The personality traits best suited to the stressors of being a paramedic or nurse – at a time when resilience on the front line is needed more than ever

Even before the coronavirus pandemic, Australia’s nurses and paramedics were at a higher risk than the general population for depression and PTSD.

A Monash University study has looked at the types of personalities that these two professions attract with the aim of either recruiting people that are better suited – personality wise – to these high stress jobs, or assisting people who choose these professions to become more resilient.

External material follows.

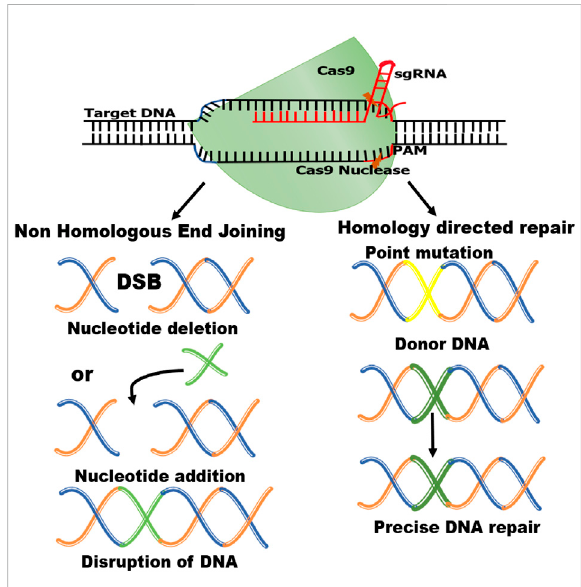
FIGURE 2 Schematic diagram of CRISPR/Cas9 mechanism. Double- strand breaks (DSBs) are induced when Cas9 enzyme and gRNA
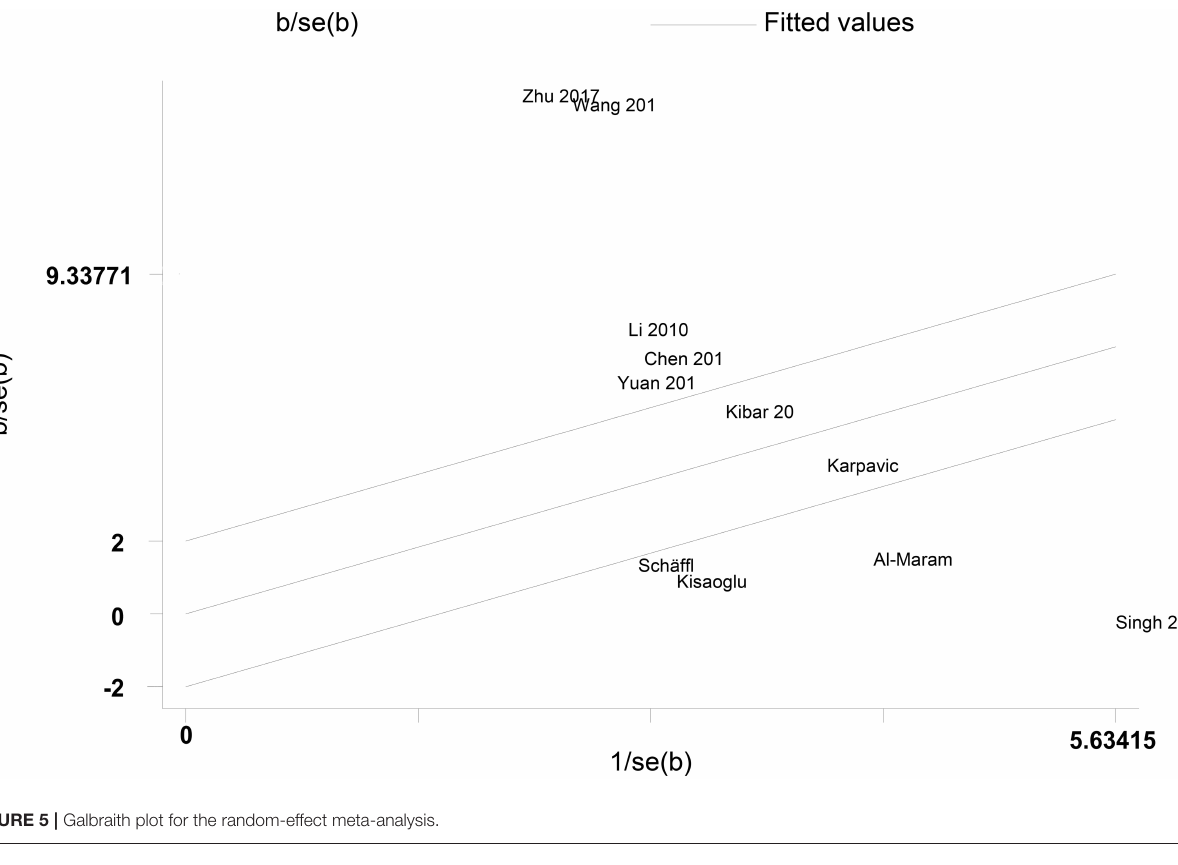
FIGURE 5 | Galbraith plot for the random-effect meta-analysis.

Rod Mason spent 22 years working as a paramedic in Hobart. After an injury, he moved into the education and training sector including supporting the teaching of the next generation of paramedics both in Australia and Abu Dhabi. In 2014 he began a PhD with the Monash University Department of Paramedicine and recently published part of his study on personality traits best suited to paramedicine and nursing in the journal, Australasian Emergency Care, with his supervisors, Professor Brett Williams and Dr John Roodenburg.

There are more than 17,000 registered paramedics in Australia. Their job places them in high risk situations involving physical trauma and stress. It is estimated that 88% of Australian paramedics experience occupational-based violence including being punched, kicked, bitten, spat at and stabbed in their career.

Studies have found that the incidence of PTSD in paramedics can be as high as 16%, significantly higher than the 4.4% average across the general population in Australia.

Similarly, a 2019 report revealed that the number of nurses assaulted in Victorian health settings has increased by a shocking 60 per cent in the past three years. Data shows assaults in hospitals are also on the rise in Queensland, where there has been a 48 per cent increase, and in NSW, where acts of violence are up by 44 per cent over roughly the same period.

According to Mr Mason, being a nurse or a paramedic can be one of the most challenging job choices. “Working at the frontline of emergency services has always been stressful, but now the added impact of COVID and the need to constantly protect yourself and others from infection has made these jobs significantly more stressful,” he said.

As part of his PhD, Mr Mason has reviewed global research into the types of personalities that are attracted to nursing and paramedicine, looking at what is called the Big Five of personality types: neuroticism (or showing emotional instability), extroversion, conscientiousness, agreeableness and openness to experience.

His review shows that – amongst nurses and paramedics – the most desirable traits are Low Neuroticism and High Extroversion. “These traits are the best indicators for those who can manage the stressors involved with these jobs,” Mr Mason said.

“In general, it’s these types of personalities that can cope better towards the violence, shift work and emotional upheavals that are often the daily existence of paramedics and nurses.”

Importantly Mr Mason argues that those with High Neuroticism and Low Extroversion, and therefore psychologically less suited for a career in paramedicine and nursing, are not necessarily precluded from these careers. “Even though personality traits tend to be stable, we can identify those students with these traits in nursing and paramedicine training to ensure we build a greater level of resilience in them before they start their careers,” he said.